• Written task:
Repeat every line of the data exactly, but not the pictures.

[Data for processing — start]

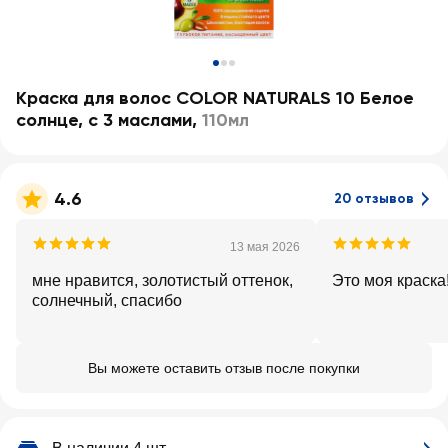
Краска для волос COLOR NATURALS 10 Белое
солнце, с 3 маслами
,
110мл
4.6
20 отзывов
13 мая 2026
мне нравится, золотистый оттенок,
Это моя краска
солнечный, спасибо
Вы можете оставить отзыв после покупки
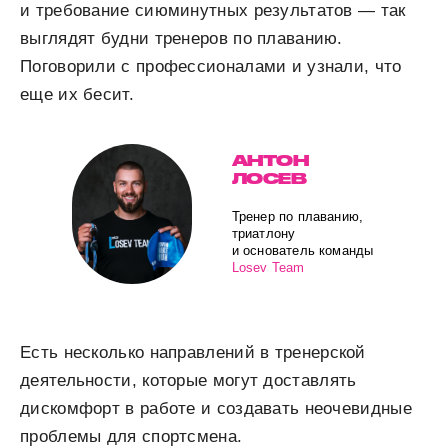
и требование сиюминутных результатов — так
выглядят будни тренеров по плаванию.
Поговорили с профессионалами и узнали, что
еще их бесит.
АНТОН
ЛОСЕВ
Тренер по плаванию,
триатлону
и основатель команды
Losev Team
Есть несколько направлений в тренерской
деятельности, которые могут доставлять
дискомфорт в работе и создавать неочевидные
проблемы для спортсмена.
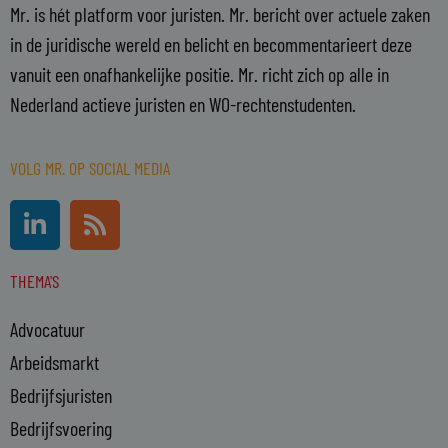
Mr. is hét platform voor juristen. Mr. bericht over actuele zaken
in de juridische wereld en belicht en becommentarieert deze
vanuit een onafhankelijke positie. Mr. richt zich op alle in
Nederland actieve juristen en WO-rechtenstudenten.
VOLG MR. OP SOCIAL MEDIA
L
R
i
s
n
s
THEMA'S
k
e
Advocatuur
d
i
Arbeidsmarkt
n
Bedrijfsjuristen
-
Bedrijfsvoering
i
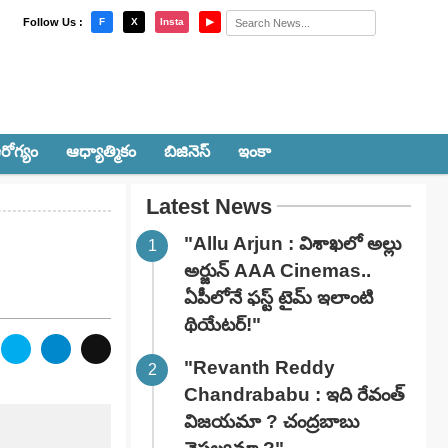
×
Follow Us :
F
X
Insta
▶
రోగ్యం
ఆధ్యాత్మికం
బిజినెస్
ఇంకా
Latest News
"Allu Arjun : విశాఖలో అల్లు
అర్జున్ AAA Cinemas..
ఏపీలోనే ఫస్ట్ టైమ్ ఇలాంటి
థియేటర్!"
"Revanth Reddy
Chandrababu : ఇది రేవంత్
విజయమా ? చంద్రబాబు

[Data for processing — finish]

• Expected output:
Краска для волос COLOR NATURALS 10 Белое
солнце, с 3 маслами
,
110мл
4.6
20 отзывов
13 мая 2026
мне нравится, золотистый оттенок,
Это моя краска
солнечный, спасибо
Вы можете оставить отзыв после покупки
и требование сиюминутных результатов — так
выглядят будни тренеров по плаванию.
Поговорили с профессионалами и узнали, что
еще их бесит.
АНТОН
ЛОСЕВ
Тренер по плаванию,
триатлону
и основатель команды
Losev Team
Есть несколько направлений в тренерской
деятельности, которые могут доставлять
дискомфорт в работе и создавать неочевидные
проблемы для спортсмена.
Mr. is hét platform voor juristen. Mr. bericht over actuele zaken
in de juridische wereld en belicht en becommentarieert deze
vanuit een onafhankelijke positie. Mr. richt zich op alle in
Nederland actieve juristen en WO-rechtenstudenten.
VOLG MR. OP SOCIAL MEDIA
L
R
i
s
n
s
THEMA'S
k
e
Advocatuur
d
i
Arbeidsmarkt
n
Bedrijfsjuristen
-
Bedrijfsvoering
i
×
Follow Us :
F
X
Insta
▶
రోగ్యం
ఆధ్యాత్మికం
బిజినెస్
ఇంకా
Latest News
"Allu Arjun : విశాఖలో అల్లు
అర్జున్ AAA Cinemas..
ఏపీలోనే ఫస్ట్ టైమ్ ఇలాంటి
థియేటర్!"
"Revanth Reddy
Chandrababu : ఇది రేవంత్
విజయమా ? చంద్రబాబు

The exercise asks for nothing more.